Mitos e verdades da respiração oral
A respiração oral não é caracterizada como uma doença, mas como um reflexo de condições que estabelecem a obstrução nasal crônica. Por sua vez, o padrão respiratório oral pode ocasionar alterações craniofaciais (ósseas e musculares), nas arcadas dentárias, na postura corporal, dietéticas, no crescimento/desenvolvimento, distúrbios do sono com alterações cognitivas e piora na qualidade de vida. Dra. Maura Neves, otorrinolaringologista, elencou alguns mitos e verdades sobre a respiração oral.
Respirar pela boca causa mais gripes e resfriados?
VERDADE: Quando não se respira pelo nariz deixa de acontecer o aquecimento, filtração e umidificação do ar (funções realizadas pelo nariz).
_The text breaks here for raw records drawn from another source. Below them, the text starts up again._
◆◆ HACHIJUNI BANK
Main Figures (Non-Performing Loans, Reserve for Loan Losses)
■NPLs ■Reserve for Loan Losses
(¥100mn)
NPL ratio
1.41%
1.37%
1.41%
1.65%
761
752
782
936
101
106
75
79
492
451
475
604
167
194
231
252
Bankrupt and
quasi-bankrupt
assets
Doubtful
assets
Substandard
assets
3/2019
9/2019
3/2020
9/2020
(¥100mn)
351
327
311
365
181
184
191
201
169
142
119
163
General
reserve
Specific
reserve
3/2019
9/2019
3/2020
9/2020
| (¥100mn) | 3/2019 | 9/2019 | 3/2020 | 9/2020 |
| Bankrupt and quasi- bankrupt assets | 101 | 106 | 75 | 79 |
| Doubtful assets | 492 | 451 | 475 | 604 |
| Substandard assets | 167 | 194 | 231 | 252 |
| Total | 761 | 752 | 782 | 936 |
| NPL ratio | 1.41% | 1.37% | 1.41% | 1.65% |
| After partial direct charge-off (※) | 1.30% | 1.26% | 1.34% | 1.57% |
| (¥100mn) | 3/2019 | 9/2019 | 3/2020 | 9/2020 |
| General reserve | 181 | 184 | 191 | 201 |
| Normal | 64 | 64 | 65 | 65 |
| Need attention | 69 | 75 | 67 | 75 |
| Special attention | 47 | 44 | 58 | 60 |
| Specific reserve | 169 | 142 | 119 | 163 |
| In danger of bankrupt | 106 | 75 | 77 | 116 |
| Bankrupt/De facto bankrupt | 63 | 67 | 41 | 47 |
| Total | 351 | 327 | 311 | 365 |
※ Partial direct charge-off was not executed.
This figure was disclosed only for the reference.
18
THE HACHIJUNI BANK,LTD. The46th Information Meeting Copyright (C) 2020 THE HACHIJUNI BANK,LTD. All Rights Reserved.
Assim, o individuo fica mais exposto a vírus, bactérias e outros agentes nocivos que normalmente ficariam presos no nariz, e que, ao respirar diretamente pela boca entram no organismo.
A respiração oral não interfere na eficiência de um aparelho ortodôntico.
MITO: Ter uma boa respiração nasal permite o melhor funcionamento do aparelho ortodôntico. Isso ocorre, pois o posicionamento da mordida e dos dentes sofre influencia da musculatura da mastigação e de outros músculos da face. “Quando respiramos mais pela boca esses músculos ficam mais relaxados do que o normal o que permite que os dentes saiam de sua posição normal. Caso seja iniciado um tratamento ortodôntico em paciente com respiração oral a eficácia do tratamento será menor.” Explica Dra. Maura Neves.
Crianças que respiram pela boca podem apresentar diminuição do rendimento escolar.
VERDADE: Crianças respiradoras orais têm maior chance de apresentar roncos noturnos e quadros de apneia do sono. Nestes casos as crianças não têm uma qualidade de sono adequada, acordam cansadas, com maior irritabilidade e menor capacidade de concentração nas tarefas diárias. Isso dificulta o aprendizado escolar. Muitas vezes a respiração oral decorre de um aumento de amigdalas e adenoide, conhecida também por “carne esponjosa” ou uma rinite não tratada. É importante observar a qualidade de sono das crianças respiradoras orais e iniciar o tratamento precocemente.
Não existe relação entre respiração e cáries dentárias.
MITO: A respiração oral promove ressecamento da mucosa da boca e das gengivas, além de espessamento da saliva. Isso facilita a proliferação de bactérias, ocorrência de gengivites e caries. Em casos extremos pode ocorrer até a perda do elemento dentário.
É normal uma criança roncar.
MITO: As crianças devem ter um sono tranquilo com boa respiração nasal. As que roncam devem ser avaliadas por um médico especialista para diagnosticar a causa. Na maioria das vezes o ronco nas crianças está associado à respiração oral e um nariz obstruído. Episódios de roncos durante quadros de gripes e resfriados podem acontecer e esses sim são normais.
O respirador oral tem mais dificuldade para se alimentar
VERDADE. A respiração oral dificulta a coordenação da mastigação, posicionamento da língua dentro da cavidade oral e deglutição de alimentos, pois a boca assume a função alimentar e respiratória. Para uma boa alimentação a respiração nasal é fundamental.